▶ **What you need to do**
Repeat verbatim only the lines from the opening of the material below through the one that contains "Document page, 2134x1600 pixels.".

▶ **Data section**
-- Opening Marker --
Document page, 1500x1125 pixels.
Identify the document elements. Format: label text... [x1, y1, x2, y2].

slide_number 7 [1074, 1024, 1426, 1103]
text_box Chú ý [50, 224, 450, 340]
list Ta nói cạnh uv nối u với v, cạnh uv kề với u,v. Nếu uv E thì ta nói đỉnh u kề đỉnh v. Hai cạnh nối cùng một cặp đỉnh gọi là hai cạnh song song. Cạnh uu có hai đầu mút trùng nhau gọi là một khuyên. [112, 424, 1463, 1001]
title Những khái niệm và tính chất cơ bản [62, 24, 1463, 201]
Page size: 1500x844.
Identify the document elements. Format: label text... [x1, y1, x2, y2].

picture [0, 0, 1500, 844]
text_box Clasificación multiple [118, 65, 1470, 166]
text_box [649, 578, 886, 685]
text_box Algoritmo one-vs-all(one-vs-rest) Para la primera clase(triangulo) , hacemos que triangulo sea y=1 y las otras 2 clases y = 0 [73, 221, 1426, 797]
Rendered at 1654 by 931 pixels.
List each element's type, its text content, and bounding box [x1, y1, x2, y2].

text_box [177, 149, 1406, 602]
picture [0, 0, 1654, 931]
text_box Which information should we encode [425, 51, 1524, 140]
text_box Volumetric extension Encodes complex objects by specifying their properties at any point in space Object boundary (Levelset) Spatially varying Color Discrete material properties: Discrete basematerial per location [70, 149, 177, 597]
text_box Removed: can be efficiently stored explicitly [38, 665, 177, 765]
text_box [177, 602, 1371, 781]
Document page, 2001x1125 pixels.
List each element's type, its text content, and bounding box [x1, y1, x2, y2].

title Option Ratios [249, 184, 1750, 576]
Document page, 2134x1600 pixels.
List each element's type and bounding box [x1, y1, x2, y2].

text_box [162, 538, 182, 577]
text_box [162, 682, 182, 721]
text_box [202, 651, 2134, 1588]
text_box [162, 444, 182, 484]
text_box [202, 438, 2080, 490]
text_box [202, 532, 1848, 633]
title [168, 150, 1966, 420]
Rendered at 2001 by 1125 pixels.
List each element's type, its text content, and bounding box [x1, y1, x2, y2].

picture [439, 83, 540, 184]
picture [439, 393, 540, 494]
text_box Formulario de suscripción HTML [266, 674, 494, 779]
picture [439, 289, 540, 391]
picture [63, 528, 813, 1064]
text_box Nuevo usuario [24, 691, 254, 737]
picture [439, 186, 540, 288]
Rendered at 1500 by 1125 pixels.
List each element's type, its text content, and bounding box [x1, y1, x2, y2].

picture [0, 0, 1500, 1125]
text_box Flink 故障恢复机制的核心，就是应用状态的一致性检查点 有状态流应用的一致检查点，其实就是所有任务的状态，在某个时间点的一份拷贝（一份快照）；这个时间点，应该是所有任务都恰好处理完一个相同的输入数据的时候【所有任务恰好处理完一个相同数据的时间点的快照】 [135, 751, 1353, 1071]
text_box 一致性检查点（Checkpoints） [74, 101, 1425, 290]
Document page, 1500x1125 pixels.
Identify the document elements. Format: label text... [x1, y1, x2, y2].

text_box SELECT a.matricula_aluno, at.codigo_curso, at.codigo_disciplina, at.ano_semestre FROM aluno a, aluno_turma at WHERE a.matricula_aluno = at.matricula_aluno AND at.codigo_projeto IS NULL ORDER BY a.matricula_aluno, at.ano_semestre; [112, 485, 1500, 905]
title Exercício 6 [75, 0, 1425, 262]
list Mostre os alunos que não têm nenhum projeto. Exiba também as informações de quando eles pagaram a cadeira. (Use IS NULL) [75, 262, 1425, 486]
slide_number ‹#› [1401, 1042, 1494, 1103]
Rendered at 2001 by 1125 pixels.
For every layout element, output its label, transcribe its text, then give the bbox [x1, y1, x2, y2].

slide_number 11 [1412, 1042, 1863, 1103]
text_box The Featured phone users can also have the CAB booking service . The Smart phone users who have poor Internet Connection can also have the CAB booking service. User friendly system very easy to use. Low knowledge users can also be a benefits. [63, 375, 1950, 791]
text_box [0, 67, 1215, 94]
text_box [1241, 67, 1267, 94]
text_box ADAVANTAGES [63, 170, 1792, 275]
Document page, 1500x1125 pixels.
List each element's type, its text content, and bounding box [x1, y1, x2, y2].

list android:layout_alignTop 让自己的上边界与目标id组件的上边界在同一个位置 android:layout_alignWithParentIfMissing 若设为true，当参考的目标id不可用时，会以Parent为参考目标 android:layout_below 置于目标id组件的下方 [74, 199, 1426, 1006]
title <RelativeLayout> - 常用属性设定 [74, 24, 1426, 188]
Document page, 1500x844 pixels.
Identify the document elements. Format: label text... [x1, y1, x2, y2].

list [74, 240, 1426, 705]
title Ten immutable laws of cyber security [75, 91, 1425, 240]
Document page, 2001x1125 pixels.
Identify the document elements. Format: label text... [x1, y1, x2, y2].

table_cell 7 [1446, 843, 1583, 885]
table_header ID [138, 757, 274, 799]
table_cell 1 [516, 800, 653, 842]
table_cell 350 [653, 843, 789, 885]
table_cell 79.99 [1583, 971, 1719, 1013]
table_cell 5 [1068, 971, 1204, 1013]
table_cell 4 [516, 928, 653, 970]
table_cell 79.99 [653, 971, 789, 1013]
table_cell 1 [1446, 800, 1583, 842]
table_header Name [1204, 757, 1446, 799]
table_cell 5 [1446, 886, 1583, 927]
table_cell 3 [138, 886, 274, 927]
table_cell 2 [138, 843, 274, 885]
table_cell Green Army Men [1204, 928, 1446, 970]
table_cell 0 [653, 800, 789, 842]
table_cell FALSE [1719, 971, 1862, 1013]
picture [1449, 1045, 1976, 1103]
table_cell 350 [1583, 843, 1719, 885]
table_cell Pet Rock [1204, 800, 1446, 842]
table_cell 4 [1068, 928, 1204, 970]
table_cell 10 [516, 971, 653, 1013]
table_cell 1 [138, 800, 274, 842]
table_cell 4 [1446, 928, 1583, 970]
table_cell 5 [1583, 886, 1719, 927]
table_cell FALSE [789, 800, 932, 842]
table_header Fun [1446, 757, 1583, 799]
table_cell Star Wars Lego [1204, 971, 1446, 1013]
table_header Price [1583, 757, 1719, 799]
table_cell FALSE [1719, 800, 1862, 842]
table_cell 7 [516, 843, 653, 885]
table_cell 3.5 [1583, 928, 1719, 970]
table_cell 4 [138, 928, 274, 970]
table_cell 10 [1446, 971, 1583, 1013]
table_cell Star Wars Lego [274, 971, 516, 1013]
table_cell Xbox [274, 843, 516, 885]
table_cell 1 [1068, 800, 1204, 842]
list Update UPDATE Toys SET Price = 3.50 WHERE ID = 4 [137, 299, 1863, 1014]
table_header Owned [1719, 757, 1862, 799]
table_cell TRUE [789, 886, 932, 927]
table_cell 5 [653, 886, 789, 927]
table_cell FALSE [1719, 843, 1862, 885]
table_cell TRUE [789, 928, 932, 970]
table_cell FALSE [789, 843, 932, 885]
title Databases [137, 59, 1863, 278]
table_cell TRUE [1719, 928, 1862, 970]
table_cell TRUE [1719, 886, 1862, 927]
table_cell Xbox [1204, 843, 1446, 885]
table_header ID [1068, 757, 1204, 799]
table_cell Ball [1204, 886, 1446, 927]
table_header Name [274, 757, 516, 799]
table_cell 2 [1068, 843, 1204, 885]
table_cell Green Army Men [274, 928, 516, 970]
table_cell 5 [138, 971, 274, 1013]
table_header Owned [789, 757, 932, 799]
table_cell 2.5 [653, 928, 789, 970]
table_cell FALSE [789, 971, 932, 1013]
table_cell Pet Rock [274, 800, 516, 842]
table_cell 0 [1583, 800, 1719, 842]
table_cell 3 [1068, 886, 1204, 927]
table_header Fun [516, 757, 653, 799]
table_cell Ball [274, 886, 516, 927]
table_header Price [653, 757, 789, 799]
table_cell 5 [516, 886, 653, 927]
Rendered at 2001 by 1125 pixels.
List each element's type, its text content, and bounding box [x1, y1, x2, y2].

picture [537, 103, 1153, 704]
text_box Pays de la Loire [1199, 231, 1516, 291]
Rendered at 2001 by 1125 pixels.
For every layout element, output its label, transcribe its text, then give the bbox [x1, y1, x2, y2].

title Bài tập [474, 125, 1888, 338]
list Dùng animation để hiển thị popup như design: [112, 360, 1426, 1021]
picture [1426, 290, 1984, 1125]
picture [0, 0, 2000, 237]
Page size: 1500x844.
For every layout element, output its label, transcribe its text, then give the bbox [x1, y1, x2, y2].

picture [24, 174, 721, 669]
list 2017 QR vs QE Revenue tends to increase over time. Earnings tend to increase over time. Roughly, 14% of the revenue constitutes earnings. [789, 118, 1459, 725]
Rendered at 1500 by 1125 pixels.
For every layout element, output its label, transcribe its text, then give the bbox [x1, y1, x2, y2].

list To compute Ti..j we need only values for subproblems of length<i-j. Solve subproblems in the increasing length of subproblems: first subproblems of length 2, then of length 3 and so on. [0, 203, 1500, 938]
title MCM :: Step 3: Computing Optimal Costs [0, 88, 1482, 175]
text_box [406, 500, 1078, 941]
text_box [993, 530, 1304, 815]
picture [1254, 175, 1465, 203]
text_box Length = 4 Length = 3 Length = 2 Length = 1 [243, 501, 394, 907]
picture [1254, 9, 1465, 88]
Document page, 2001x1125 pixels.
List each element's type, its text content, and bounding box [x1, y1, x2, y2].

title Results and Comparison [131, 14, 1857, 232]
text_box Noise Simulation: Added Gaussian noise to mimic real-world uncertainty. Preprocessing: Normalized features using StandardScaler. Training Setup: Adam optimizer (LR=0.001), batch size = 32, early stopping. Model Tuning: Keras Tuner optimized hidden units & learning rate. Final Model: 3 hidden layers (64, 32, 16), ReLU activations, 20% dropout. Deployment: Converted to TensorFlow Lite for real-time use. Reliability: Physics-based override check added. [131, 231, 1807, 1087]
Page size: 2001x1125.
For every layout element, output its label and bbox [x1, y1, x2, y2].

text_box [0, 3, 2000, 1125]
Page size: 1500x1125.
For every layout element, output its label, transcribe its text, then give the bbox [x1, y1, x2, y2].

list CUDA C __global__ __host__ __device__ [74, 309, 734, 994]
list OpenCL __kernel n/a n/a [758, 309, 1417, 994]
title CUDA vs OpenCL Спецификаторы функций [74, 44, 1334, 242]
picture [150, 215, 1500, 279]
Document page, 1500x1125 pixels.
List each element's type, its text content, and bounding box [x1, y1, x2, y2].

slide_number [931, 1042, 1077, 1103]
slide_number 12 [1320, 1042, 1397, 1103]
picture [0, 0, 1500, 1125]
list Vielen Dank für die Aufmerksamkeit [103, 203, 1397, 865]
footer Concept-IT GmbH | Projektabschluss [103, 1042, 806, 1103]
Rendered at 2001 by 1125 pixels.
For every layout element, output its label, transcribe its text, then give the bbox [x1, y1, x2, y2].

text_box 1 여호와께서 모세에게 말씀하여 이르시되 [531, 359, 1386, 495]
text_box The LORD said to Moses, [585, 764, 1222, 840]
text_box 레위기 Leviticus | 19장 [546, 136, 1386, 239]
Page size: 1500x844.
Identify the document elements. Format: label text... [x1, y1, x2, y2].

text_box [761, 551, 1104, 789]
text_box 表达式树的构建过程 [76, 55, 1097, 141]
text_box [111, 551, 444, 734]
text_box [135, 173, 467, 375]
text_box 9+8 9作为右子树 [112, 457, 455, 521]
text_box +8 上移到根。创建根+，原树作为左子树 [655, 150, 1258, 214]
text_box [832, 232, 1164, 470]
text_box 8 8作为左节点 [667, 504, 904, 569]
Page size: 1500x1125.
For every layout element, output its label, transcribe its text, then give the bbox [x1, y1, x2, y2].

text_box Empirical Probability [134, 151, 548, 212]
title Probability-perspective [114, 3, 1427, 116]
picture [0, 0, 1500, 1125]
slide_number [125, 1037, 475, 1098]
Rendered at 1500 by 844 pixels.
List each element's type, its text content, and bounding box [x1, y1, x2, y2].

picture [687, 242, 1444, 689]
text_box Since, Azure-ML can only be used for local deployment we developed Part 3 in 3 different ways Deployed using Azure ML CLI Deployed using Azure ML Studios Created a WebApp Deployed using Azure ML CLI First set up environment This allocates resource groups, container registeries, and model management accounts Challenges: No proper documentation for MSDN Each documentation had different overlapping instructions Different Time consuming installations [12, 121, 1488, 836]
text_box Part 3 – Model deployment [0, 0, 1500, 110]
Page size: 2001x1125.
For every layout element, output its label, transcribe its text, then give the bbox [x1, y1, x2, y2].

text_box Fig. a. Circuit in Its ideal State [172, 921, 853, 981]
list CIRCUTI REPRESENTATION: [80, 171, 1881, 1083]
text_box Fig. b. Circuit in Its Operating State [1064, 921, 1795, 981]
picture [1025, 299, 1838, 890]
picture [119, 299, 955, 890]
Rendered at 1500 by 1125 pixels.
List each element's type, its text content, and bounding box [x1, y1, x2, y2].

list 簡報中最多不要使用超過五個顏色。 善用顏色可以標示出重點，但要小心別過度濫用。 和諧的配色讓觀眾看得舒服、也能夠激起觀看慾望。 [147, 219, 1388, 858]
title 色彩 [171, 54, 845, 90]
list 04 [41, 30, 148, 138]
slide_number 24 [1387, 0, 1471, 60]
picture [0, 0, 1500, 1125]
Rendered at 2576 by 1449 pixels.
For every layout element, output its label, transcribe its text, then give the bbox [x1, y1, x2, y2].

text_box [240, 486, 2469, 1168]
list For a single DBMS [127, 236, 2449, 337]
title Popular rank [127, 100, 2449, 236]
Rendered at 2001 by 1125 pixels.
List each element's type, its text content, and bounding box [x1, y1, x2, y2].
-- Closing Marker --
▶ **Output for this exercise**
Document page, 1500x1125 pixels.
Identify the document elements. Format: label text... [x1, y1, x2, y2].

slide_number 7 [1074, 1024, 1426, 1103]
text_box Chú ý [50, 224, 450, 340]
list Ta nói cạnh uv nối u với v, cạnh uv kề với u,v. Nếu uv E thì ta nói đỉnh u kề đỉnh v. Hai cạnh nối cùng một cặp đỉnh gọi là hai cạnh song song. Cạnh uu có hai đầu mút trùng nhau gọi là một khuyên. [112, 424, 1463, 1001]
title Những khái niệm và tính chất cơ bản [62, 24, 1463, 201]
Page size: 1500x844.
Identify the document elements. Format: label text... [x1, y1, x2, y2].

picture [0, 0, 1500, 844]
text_box Clasificación multiple [118, 65, 1470, 166]
text_box [649, 578, 886, 685]
text_box Algoritmo one-vs-all(one-vs-rest) Para la primera clase(triangulo) , hacemos que triangulo sea y=1 y las otras 2 clases y = 0 [73, 221, 1426, 797]
Rendered at 1654 by 931 pixels.
List each element's type, its text content, and bounding box [x1, y1, x2, y2].

text_box [177, 149, 1406, 602]
picture [0, 0, 1654, 931]
text_box Which information should we encode [425, 51, 1524, 140]
text_box Volumetric extension Encodes complex objects by specifying their properties at any point in space Object boundary (Levelset) Spatially varying Color Discrete material properties: Discrete basematerial per location [70, 149, 177, 597]
text_box Removed: can be efficiently stored explicitly [38, 665, 177, 765]
text_box [177, 602, 1371, 781]
Document page, 2001x1125 pixels.
List each element's type, its text content, and bounding box [x1, y1, x2, y2].

title Option Ratios [249, 184, 1750, 576]
Document page, 2134x1600 pixels.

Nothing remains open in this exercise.